Mortgage Restrictions

Securing financing for a second home is not as easy as it is for a primary residence. Lenders view these loans as more risky, which means a mortgage for a vacation home is likely to have a higher interest rate and require a down payment of at least 30%. So make sure you can afford these increased out-of-pocket costs.

Tax Implications

The tax implications of a vacation home can be complicated, so it's worth enlisting an accountant to make sure you're reporting income and expenses correctly. You can't just list your property on a vacation site and wait for the checks to roll in—the IRS expects to collect on what you earn.

Maintenance and Repairs

Once you become a landlord, you can expect a certain degree of wear and tear on your vacation rental, as well as the responsibility that comes with it. You may find you spend more time on maintenance chores than enjoying your own two weeks of vacation.

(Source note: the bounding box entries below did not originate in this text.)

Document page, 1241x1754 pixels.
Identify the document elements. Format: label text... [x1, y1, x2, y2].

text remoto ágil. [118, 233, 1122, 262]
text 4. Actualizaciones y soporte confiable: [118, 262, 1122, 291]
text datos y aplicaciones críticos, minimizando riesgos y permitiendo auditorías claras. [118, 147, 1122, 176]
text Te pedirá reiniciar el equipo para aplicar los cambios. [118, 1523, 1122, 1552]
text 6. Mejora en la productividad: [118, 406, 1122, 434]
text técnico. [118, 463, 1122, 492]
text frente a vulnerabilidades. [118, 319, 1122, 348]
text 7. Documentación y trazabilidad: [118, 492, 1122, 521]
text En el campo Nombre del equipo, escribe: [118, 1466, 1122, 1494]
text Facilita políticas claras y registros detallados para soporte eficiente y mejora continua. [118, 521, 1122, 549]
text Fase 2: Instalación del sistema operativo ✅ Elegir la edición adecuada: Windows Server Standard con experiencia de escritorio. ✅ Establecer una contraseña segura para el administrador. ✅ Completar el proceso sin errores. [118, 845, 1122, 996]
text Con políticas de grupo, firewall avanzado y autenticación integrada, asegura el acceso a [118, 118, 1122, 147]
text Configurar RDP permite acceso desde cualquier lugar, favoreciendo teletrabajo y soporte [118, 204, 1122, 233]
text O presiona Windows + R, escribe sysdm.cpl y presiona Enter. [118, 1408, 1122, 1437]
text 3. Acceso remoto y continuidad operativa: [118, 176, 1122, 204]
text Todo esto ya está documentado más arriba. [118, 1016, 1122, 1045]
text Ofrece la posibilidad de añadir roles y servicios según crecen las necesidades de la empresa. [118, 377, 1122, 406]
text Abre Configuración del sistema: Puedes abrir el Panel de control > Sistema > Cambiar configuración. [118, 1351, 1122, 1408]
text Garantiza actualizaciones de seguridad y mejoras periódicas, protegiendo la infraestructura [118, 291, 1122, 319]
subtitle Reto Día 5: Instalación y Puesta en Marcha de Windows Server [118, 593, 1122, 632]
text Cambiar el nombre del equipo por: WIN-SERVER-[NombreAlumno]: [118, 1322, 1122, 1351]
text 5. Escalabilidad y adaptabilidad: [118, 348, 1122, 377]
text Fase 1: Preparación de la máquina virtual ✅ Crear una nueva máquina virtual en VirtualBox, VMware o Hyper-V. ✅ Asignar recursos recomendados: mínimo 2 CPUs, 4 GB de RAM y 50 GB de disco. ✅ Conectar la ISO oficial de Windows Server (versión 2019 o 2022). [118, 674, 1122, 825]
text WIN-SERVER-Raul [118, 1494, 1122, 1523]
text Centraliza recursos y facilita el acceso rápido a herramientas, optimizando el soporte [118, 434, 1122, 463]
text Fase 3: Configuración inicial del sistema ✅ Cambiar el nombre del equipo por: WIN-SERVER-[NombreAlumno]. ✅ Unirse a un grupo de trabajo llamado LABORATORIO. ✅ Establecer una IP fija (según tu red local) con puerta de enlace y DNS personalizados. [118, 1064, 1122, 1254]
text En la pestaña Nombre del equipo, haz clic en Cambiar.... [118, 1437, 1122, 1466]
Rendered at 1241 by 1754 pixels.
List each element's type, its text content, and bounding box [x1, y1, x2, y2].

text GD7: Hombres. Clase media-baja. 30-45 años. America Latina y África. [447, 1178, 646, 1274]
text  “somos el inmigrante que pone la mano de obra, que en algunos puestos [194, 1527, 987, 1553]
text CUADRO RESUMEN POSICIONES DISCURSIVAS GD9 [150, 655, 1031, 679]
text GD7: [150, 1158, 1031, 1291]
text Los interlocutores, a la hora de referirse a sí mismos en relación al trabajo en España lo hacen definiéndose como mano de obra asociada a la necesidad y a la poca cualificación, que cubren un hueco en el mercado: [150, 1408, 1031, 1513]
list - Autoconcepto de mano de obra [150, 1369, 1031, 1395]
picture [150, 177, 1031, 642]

You'll also need to make sure the distance is manageable, so you can easily get to your property for repairs if need be.

Cash Flow

Perhaps the most important consideration is the cash flow you can count on from your investment. The average vacation home is only rented for 17 weeks a year, according to HomeAway.com. Spend time researching comparable properties and try to calculate how much annual income you can expect, and how it'll stack up against your carrying costs.

If all these considerations add up for you, then buying a vacation home may very well be in your future. Just make sure it's a well-informed and carefully thought out decision.